Dataset entries –
....................

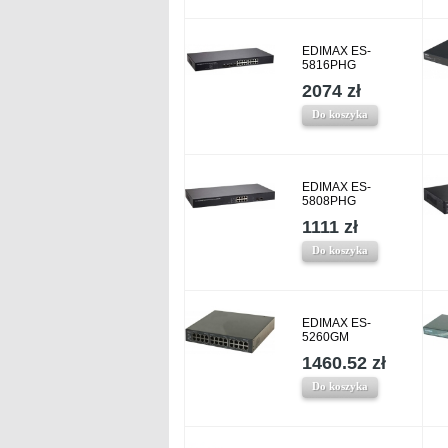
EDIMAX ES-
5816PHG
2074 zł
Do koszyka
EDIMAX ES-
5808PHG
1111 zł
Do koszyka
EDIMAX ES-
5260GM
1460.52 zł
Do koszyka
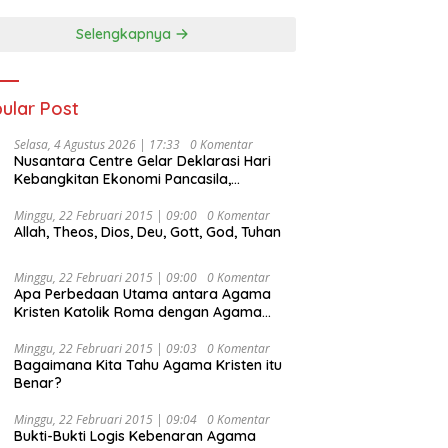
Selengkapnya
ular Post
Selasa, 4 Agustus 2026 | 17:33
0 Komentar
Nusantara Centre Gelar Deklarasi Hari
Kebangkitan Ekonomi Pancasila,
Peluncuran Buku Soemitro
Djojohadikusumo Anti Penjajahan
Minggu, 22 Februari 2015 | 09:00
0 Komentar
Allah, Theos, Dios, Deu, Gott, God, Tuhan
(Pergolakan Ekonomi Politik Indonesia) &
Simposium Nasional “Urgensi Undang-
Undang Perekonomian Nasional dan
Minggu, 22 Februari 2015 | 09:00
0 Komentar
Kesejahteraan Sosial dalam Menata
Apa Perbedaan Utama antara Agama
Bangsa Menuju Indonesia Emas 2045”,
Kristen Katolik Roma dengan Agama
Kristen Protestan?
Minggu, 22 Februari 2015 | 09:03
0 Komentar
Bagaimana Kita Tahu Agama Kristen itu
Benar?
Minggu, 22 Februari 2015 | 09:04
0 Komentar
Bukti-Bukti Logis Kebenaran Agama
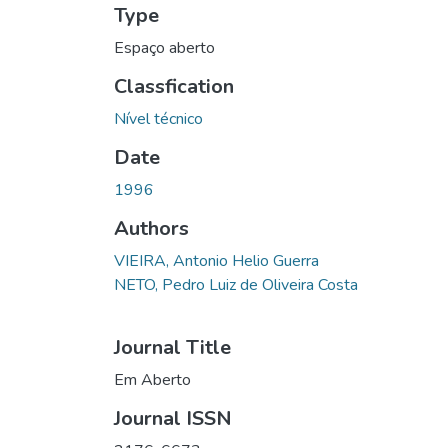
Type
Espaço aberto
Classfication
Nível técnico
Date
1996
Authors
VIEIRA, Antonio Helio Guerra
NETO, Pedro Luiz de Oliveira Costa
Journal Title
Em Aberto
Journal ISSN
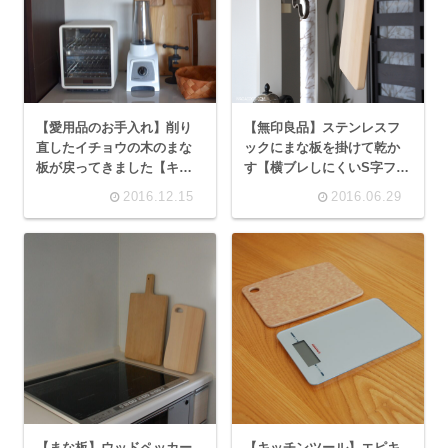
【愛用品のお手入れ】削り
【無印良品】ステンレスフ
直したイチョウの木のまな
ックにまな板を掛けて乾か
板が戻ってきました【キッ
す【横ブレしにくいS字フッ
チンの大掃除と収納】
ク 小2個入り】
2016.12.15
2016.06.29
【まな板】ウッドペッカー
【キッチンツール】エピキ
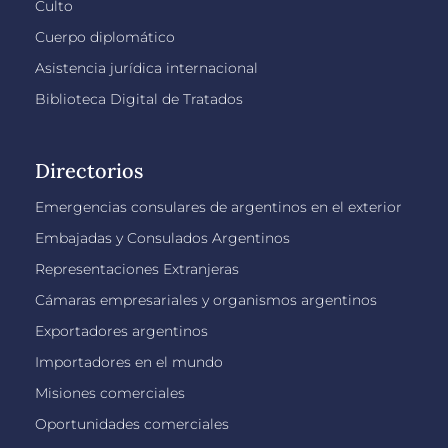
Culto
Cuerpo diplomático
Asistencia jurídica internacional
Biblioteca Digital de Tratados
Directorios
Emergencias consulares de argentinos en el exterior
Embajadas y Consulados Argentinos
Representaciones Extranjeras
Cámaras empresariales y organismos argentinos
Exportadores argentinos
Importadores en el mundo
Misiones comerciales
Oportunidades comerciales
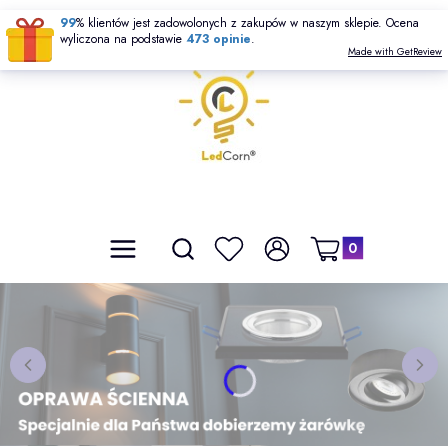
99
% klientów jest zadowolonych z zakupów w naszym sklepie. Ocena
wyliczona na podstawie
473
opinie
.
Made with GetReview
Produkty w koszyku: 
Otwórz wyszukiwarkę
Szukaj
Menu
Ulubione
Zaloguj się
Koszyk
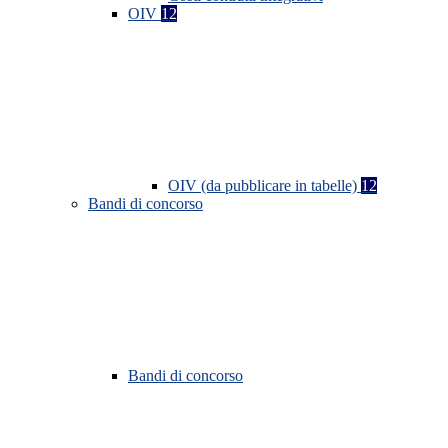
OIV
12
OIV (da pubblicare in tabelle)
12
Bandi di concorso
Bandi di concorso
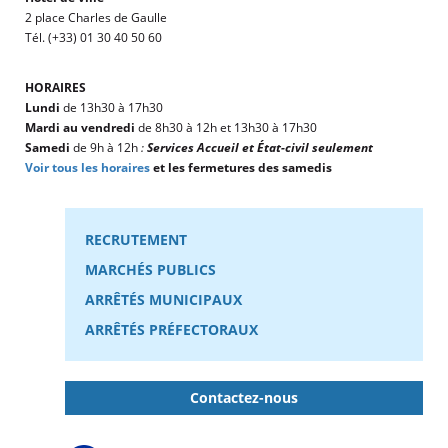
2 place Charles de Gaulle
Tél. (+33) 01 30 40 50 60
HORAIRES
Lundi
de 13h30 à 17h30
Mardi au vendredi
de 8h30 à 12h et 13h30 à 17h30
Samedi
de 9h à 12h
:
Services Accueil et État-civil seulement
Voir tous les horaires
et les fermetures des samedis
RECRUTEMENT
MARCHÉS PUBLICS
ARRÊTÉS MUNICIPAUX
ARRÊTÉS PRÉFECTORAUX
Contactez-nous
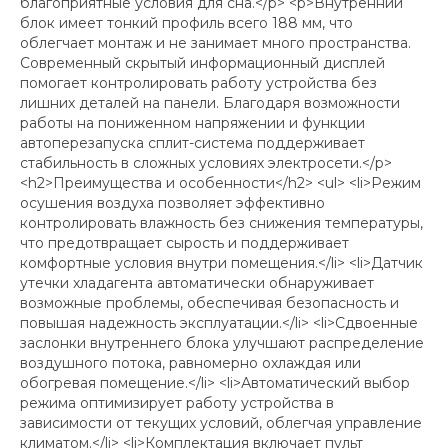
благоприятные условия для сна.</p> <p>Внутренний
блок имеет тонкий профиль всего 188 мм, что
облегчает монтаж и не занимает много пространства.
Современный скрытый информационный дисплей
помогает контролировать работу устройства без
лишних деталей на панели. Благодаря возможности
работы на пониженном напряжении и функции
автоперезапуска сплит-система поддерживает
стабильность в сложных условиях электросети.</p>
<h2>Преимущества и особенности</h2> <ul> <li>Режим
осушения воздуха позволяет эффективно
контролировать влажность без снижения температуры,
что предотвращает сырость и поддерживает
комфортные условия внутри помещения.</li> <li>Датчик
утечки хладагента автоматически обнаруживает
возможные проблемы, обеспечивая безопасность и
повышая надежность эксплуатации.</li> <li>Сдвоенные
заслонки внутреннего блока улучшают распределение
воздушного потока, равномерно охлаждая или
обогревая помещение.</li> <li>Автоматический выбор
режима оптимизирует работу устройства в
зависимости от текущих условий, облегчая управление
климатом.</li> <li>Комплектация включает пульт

....................

Activity – Word for word, write out the lines above running from the one with "de 13h30 à 17h30" up to and including the one with "<h2>Преимущества и особенности</h2>". Drop any picture.

Expected output –
de 13h30 à 17h30
Mardi au vendredi
de 8h30 à 12h et 13h30 à 17h30
Samedi
de 9h à 12h
:
Services Accueil et État-civil seulement
Voir tous les horaires
et les fermetures des samedis
RECRUTEMENT
MARCHÉS PUBLICS
ARRÊTÉS MUNICIPAUX
ARRÊTÉS PRÉFECTORAUX
Contactez-nous
благоприятные условия для сна.</p> <p>Внутренний
блок имеет тонкий профиль всего 188 мм, что
облегчает монтаж и не занимает много пространства.
Современный скрытый информационный дисплей
помогает контролировать работу устройства без
лишних деталей на панели. Благодаря возможности
работы на пониженном напряжении и функции
автоперезапуска сплит-система поддерживает
стабильность в сложных условиях электросети.</p>
<h2>Преимущества и особенности</h2> <ul> <li>Режим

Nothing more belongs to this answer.